【直面した怪奇現象】 いつも見ている現場、あるいは初めて歩く工場のはずなのに、なぜか「胸がざわざわする」「何かが変だ」と、気持ちに引っ掛かりを感じることがある。 論理的な理由(エビデンス)がないからと、「気のせいか」と片付けてそのまま作業を続けた結果、大事故や致命的なマシントラブルを引き起こしてしまう。
【凡百のエリートの迷宮】 「データに異常値は出ていない」「チェックリストはすべて『良』になっている」と、目に見える数字ばかりを信じ、自分の身体が発している「違和感(直感)」を非科学的だと切り捨てて遭難する。
【マクガイバー住職の思考の筋道】
- 理由なき車間距離の謎: ある日、私が車を運転していた時のことだ。
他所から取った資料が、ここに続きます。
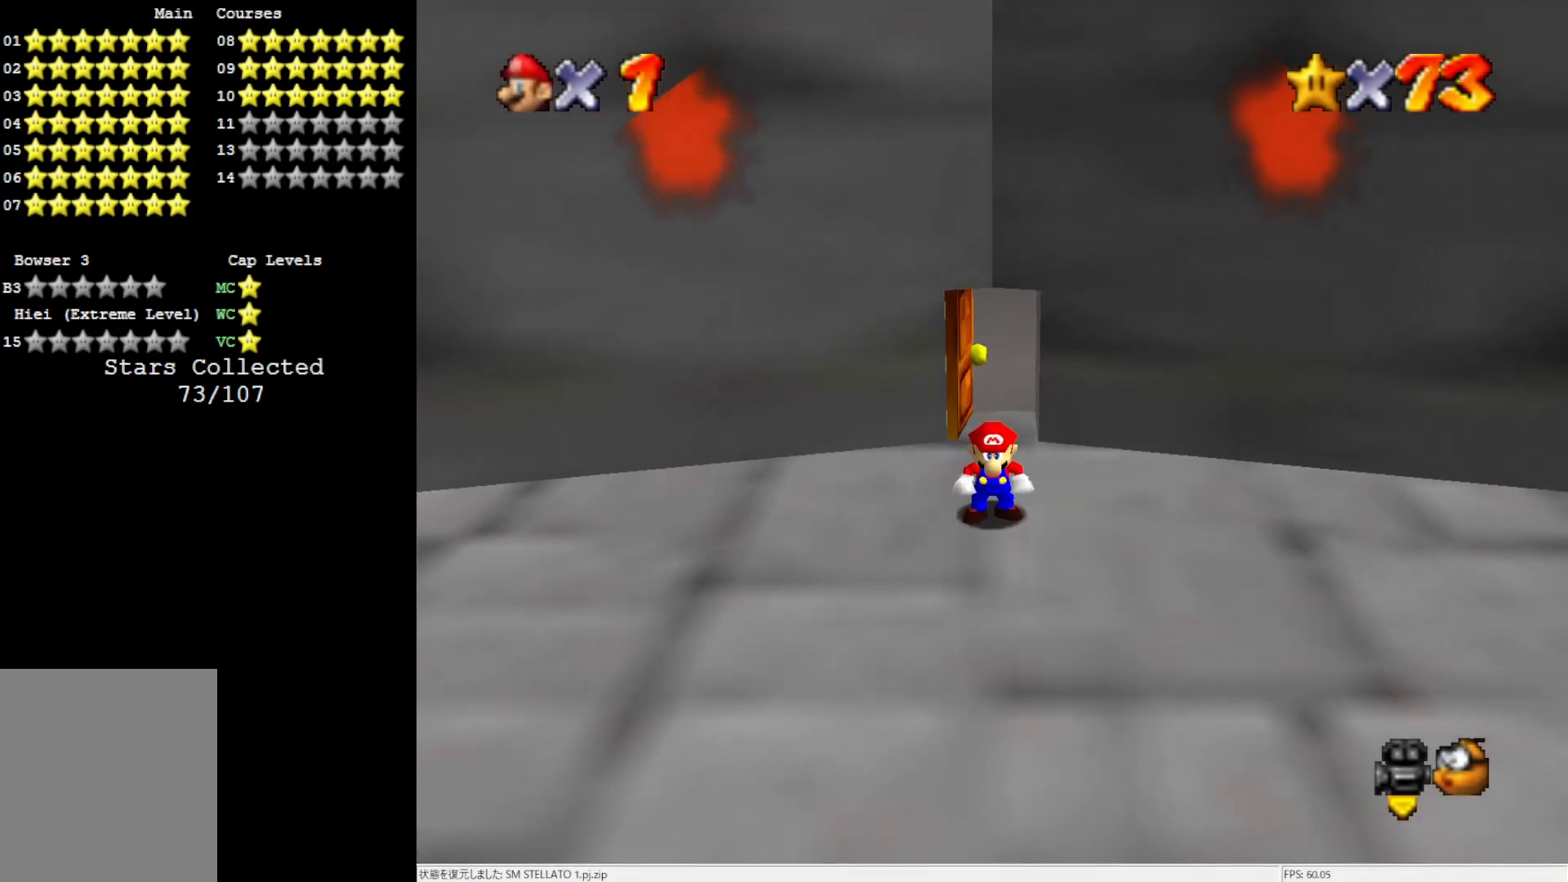
{"buttons": [], "left_stick": "left", "events": [[233, "C_RIGHT", "down"], [300, "C_RIGHT", "up"], [400, "C_RIGHT", "down"], [467, "C_RIGHT", "up"]]}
赤信号で止まった際、なぜか自分でも理由がわからないまま、前の車と「1車台分以上」の妙に広い車間距離をあけて停車した。「なんでこんなに車間を開けているんだろう?」と自分自身に疑問を抱いた、その直後だった。
- 目の前での衝突事故: 信号が青に変わった瞬間、前の車が勢いよく発進。すると、交差点の横から赤信号を無視して遅れて突っ込んできた車と、目の前で激しく衝突したのだ。もし私がいつも通りに車間を詰めて発進していたら、確実にその事故の巻き添え(二次災害)になっていた。
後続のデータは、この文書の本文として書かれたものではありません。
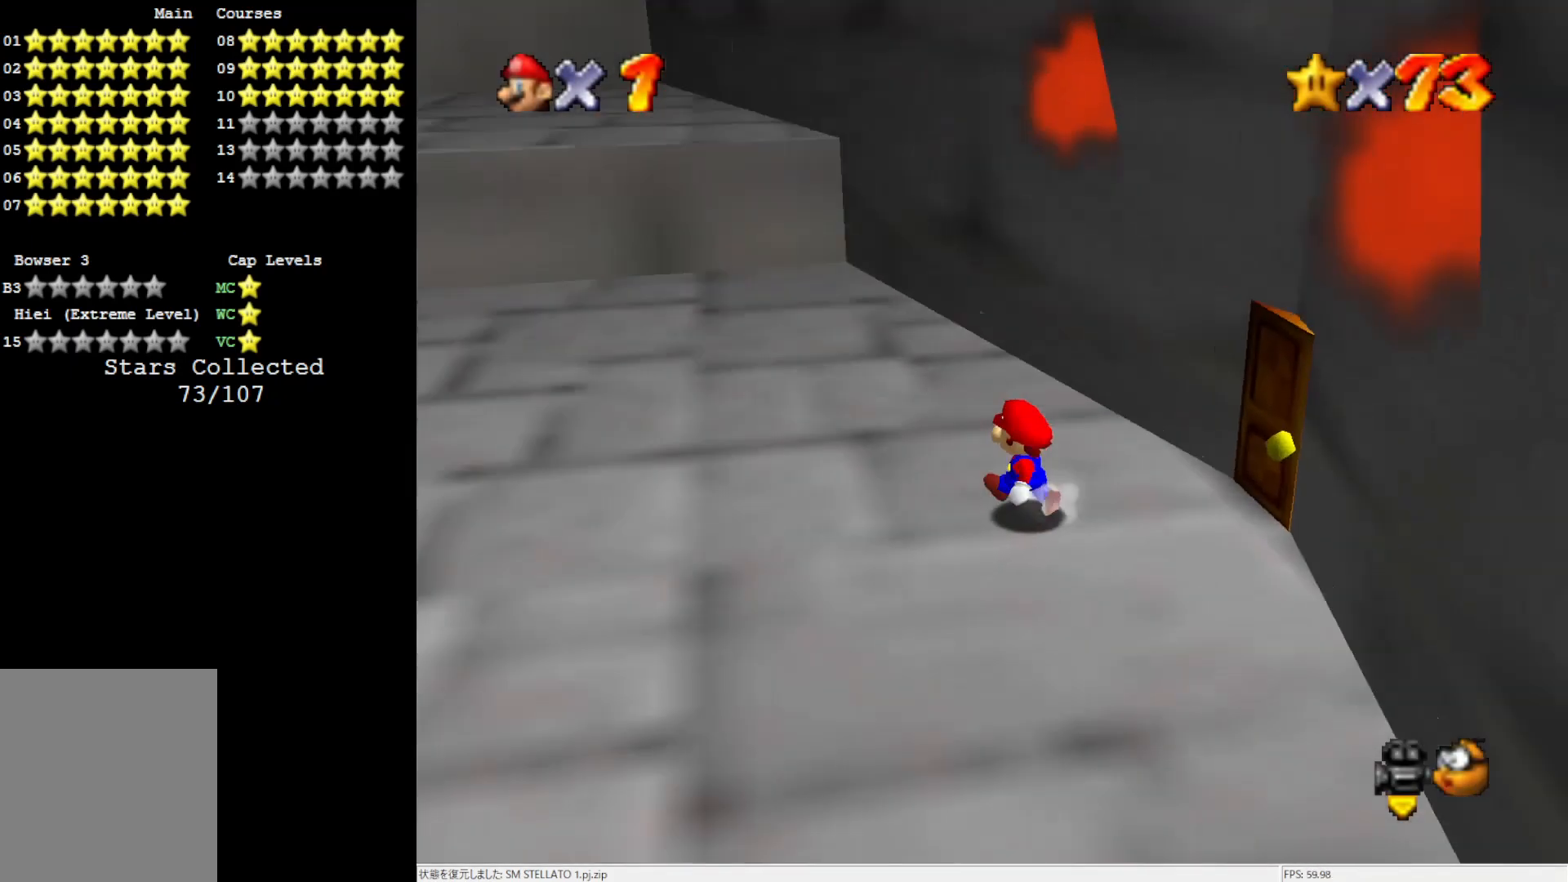
{"buttons": [], "left_stick": "up", "events": [[67, "C_RIGHT", "down"], [167, "C_RIGHT", "up"], [167, "left_stick", "up-left"], [333, "left_stick", "up"]]}
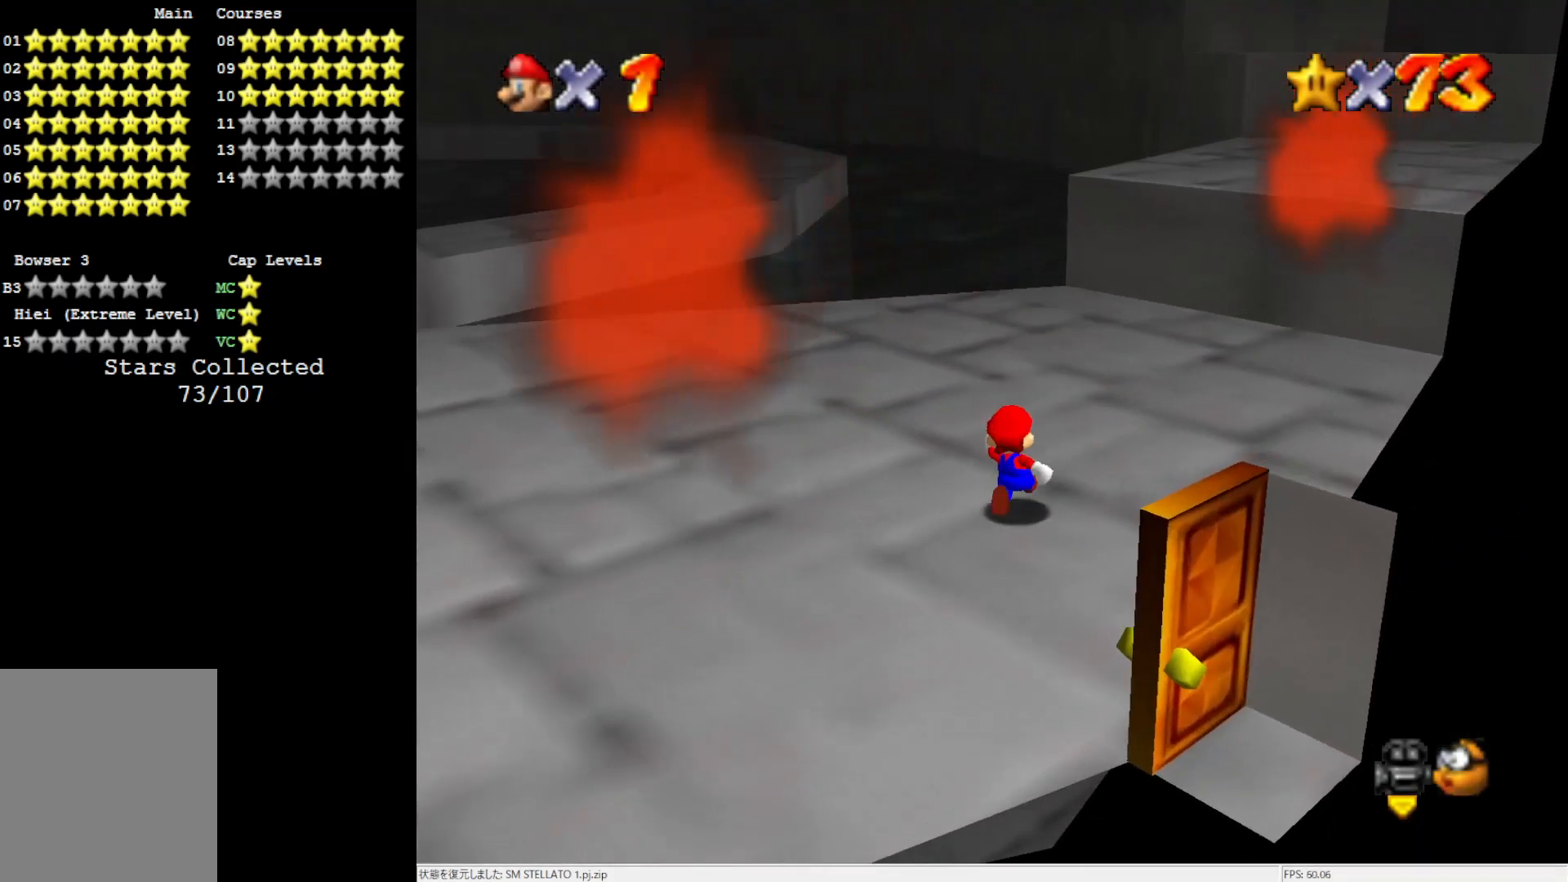
{"buttons": [], "left_stick": "up", "events": [[400, "A", "down"], [500, "A", "up"]]}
- 脳は「前ノメリ」を見抜いていた: 事故の瞬間、すべてのピースが繋がった。私の脳(無意識)は、発進する前の車の「ほんのわずかに前ノメリに、交差点に進入気味に止まっている異常な殺気(挙動)」を、視覚から瞬時に察知していたのだ。言葉で「危ない」と理解するより先に、脳が『車間を空けろ』と身体を動かしていた。私はこうした予兆の察知を、一度ならず2、3度体験している。
【授けた最後の一手】 トラブルや事故の予兆は、いつも「名付けようのない違和感」という形で、ひらめきのように心に引っかかる。その引っかかりを絶対に無視するな。「何が変なのか?」と立ち止まって考えること。それこそが、最悪の事態を未然に防ぐ唯一の手がかりだ。
【結末】 優秀なエンジニアやドライバーの「勘の良さ」とは、危機を避けるための脳の超高速データベースの作動である。 「何か変だ」という気持ちの引っかかりを感じたら、作業を止めろ、距離を置け。貴方の脳は、センサーよりも早く、そこにある『危機の真理』を見抜いている。